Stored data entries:
# # # # # # #
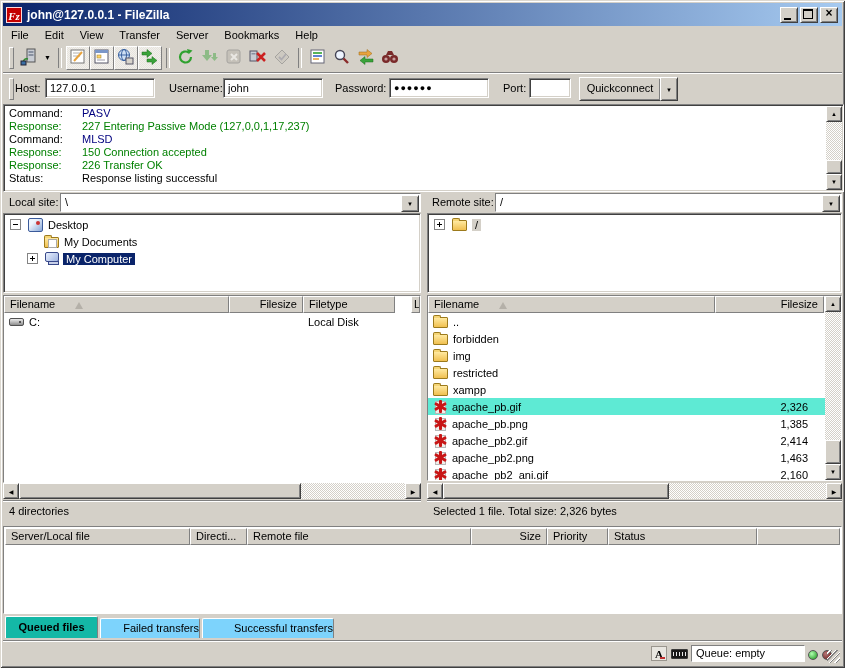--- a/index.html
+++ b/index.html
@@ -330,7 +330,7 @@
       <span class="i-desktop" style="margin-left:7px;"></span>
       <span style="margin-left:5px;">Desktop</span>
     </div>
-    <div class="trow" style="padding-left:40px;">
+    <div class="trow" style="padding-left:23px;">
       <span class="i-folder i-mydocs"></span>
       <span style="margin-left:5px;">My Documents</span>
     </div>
# # # # # # #
Work task: Write every record out again exactly, omitting the pictures they hold.

Answer space:
--- a/index.html
+++ b/index.html
@@ -330,7 +330,7 @@
       <span class="i-desktop" style="margin-left:7px;"></span>
       <span style="margin-left:5px;">Desktop</span>
     </div>
-    <div class="trow" style="padding-left:40px;">
+    <div class="trow" style="padding-left:23px;">
       <span class="i-folder i-mydocs"></span>
       <span style="margin-left:5px;">My Documents</span>
     </div>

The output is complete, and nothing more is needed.